FHFA jacks up metro mortgage fees

Just in time for the holidays, financial regulator Edward DeMarco plans to deliver tri-state area homebuyers a big black eye.

It comes in the form of higher fees for mortgages on single-family homes — $7 a month on a 30-year fixed-rate mortgage of $200,000.

DeMarco heads up the Federal Housing Finance Agency, which oversees mortgage giants Fannie Mae and Freddie Mac. He’s set his sights on New York, New Jersey and Connecticut because of their long foreclosure time lines and the costs to Fannie and Freddie when mortgages default.

So DeMarco wants to jack up the fees Fannie and Freddie charge for mortgages originating in these states. Comments on the proposal are due Nov. 26.

A chorus of critics is lambasting the proposal, including 18 members of Congress in a Nov. 7 letter. Sen. Chuck Schumer (D-NY) dubbed it “unfair and unjustified,” and Sen. Kristen Gillibrand (D-NY) also protested.

The key critiques:

* Fast foreclosures leave the door open for fraud. New York’s time line results partly from strong consumer protections that were instituted after the scandal over abusive foreclosures broke in 2010.

* Delayed foreclosures do not automatically increase losses for Fannie and Freddie.

* These fees would raise the cost of new loans, but that has no relationship to default rates on old loans.

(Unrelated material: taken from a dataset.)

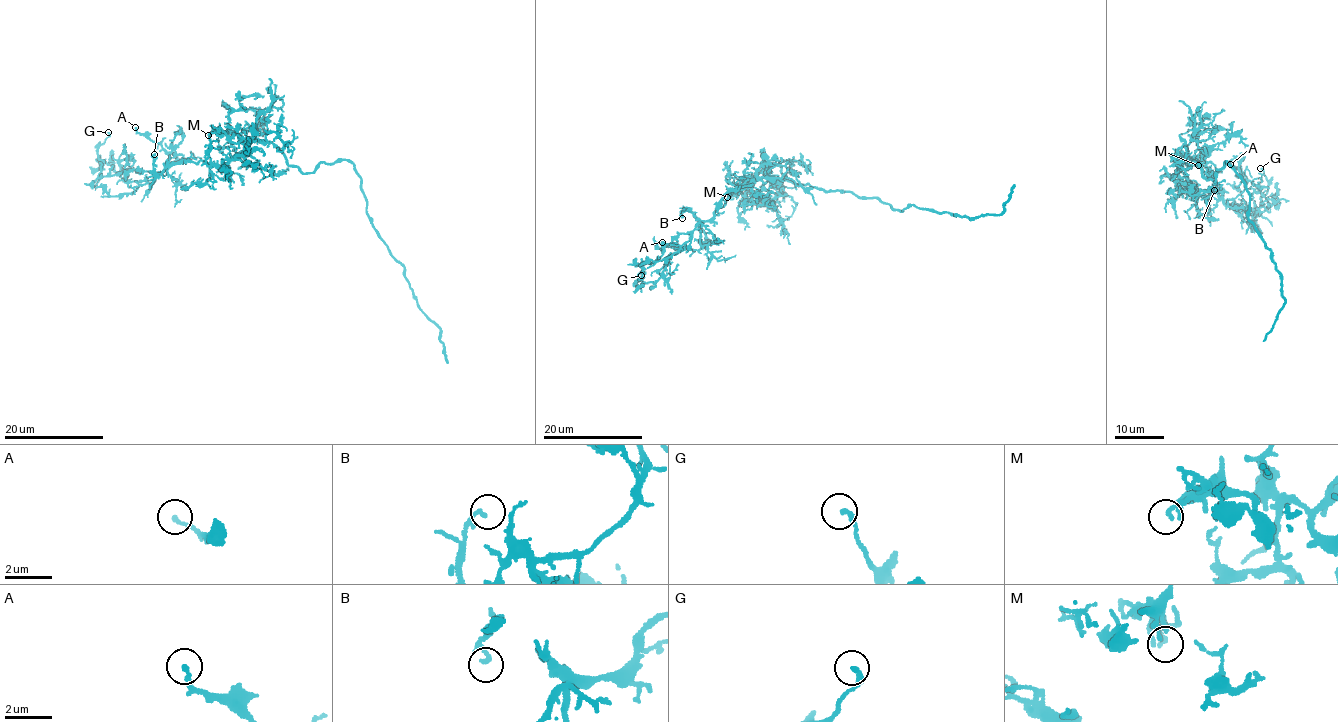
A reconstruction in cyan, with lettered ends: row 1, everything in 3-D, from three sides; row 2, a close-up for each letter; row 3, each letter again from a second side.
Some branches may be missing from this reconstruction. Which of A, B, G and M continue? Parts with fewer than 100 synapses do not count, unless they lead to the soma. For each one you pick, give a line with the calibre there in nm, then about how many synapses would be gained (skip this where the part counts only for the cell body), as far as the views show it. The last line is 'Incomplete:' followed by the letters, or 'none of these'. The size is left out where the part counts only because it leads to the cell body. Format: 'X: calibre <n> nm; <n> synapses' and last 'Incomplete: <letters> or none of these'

Lawyers and financial experts are outraged over the section in the official notice that says FHFA might ditch the fees if states adjust their “laws and requirements to move their foreclosure time lines more in line with the national average.”

“Basically it says, scale back protections for consumers, and we’ll lower the fees,” said Mark Ladov, an attorney at the Brennan Center for Justice at NYU School of Law.